Para España, la transición ecológica incide de forma directa en el ámbito rural y, dependiendo de las políticas públicas que se instauren, supondrá una posibilidad de desarrollo rural o bien, una agudización de la ya de por sí agonía que pequeñas comarcas del mundo rural vienen sufriendo (escasa inversión sanitaria, digital y de servicios), con el consiguiente problema de despoblación10. La transición ecológica consiste en un camino que hay que ir recorriendo para lograr los objetivos que se han propuesto, tales como la eficiencia energética (estrategia de descarbonización, nivel cero de emisiones netas de CO2, lucha contra el cambio climático, sustitución de industrias que queden obsoletas y otras), y la máxima integración de energías renovables. Si nos referimos al medio rural, son muchas más las acciones que deben llevarse a cabo, como la rehabilitación del entorno edificado y de viviendas, frecuentemente en estado de abandono; el impulso de la Bioeconomía, mediante recursos agrarios, forestales11; protección a la biodiversidad; sumideros de carbono y economía circular; saneamiento y depuración de aguas residuales en núcleos rurales; conectividad digital en comarcas rurales de difícil cobertura; turismos sostenible, ecoturismo, turismo de naturaleza y turismo inteligente; recuperación del patrimonio histórico-artístico y difusión de proyectos culturales; atención y cuidado de las personas en áreas rurales o con problemas de despoblación; proyectos de transformación social; acciones formativas, acompañamiento, acogimiento y capacitación rural. Todas ellas son acciones que se integran en la transición ecológica, lo que pone de manifiesto que abarca muchas más acciones que la propiamente energética.

En 2019, el Gobierno de España, a través del Ministerio para la Transición Ecológica y el Reto Demográfico (MITECO), aprobó el Marco Estratégico de Energía y Clima que se apoya en tres pilares: el proyecto de Ley de Cambio Climático y Transición Energética (que, desde mayo de 2021, ya es Ley, a la que se hará referencia más adelante); el Plan Nacional Integrado de Energía y Clima (PNIEC); y la Estrategia de Transición Justa. El presente trabajo va a centrarse en un análisis de esta última, la Estrategia de Transición Justa, desde una perspectiva filosófico-jurídica y social. El estudio se realizará desde una doble perspectiva: por un lado, situándolo en el contexto del desarrollo rural y, por otro, desde una perspectiva de género, centrada en el empleo femenino.

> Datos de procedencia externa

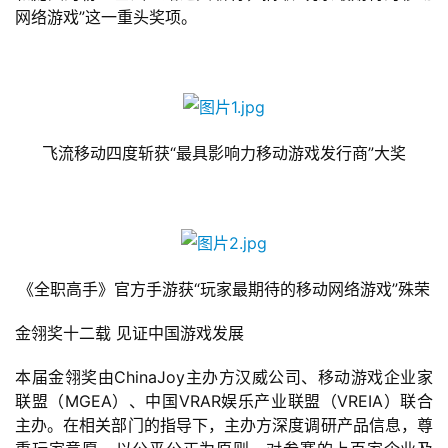
网络游戏”这一重头奖项。
飞流移动四度斩获“最具影响力移动游戏发行商”大奖
《全职高手》官方手游获“玩家最期待的移动网络游戏”殊荣
金翎奖十二载 见证中国游戏发展
本届金翎奖由ChinaJoy主办方汉威公司、移动游戏企业家
联盟（MGEA）、中国VRAR娱乐产业联盟（VREIA）联合
主办。在相关部门的指导下，主办方深度调研产品信息，尊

Advierto que no voy a entrar en un análisis del debate entre los negacionistas del cambio climático y las voces que creen en tal cambio; ni tampoco, en la polémica entre quienes consideran que la transición ecológica deba tener un enfoque ecofeminista –según el cual, toda política pública debería hacerse en clave de lectura de género– y quienes discrepan, considerando que hay otras prioridades. Adoptaré una perspectiva de justicia inclusiva que, aunque en este estudio se va a aplicar para animar e impulsar el empleo femenino, también podría extenderse a otros colectivos que, a raíz de las políticas de transición ecológica, han visto cómo se modificaban sus posibilidades de acceso al empleo, su hábitat y sus perspectivas de futuro. Lo que se pretende reforzar es el principio de igualdad de oportunidades para todos y todas, con la finalidad de integrar, no de crear nuevas diferencias.

La Estrategia de Transición Justa está enfocada hacia las nuevas oportunidades que se puedan presentar derivadas de la transición ecológica en cuanto a desarrollar nuevos sectores económicos con la consiguiente creación de empleo. Su objetivo es que no se produzcan efectos negativos sobre el empleo ni tampoco sobre la despoblación rural. Sin empleo no se puede fijar población en el medio rural. Ello exige que, en el mundo rural, con relación al nuevo horizonte que se abre a partir de todo este compendio de transformaciones (formativas, laborales, políticas, económicas, sociales), se preste especial atención a la perspectiva de género.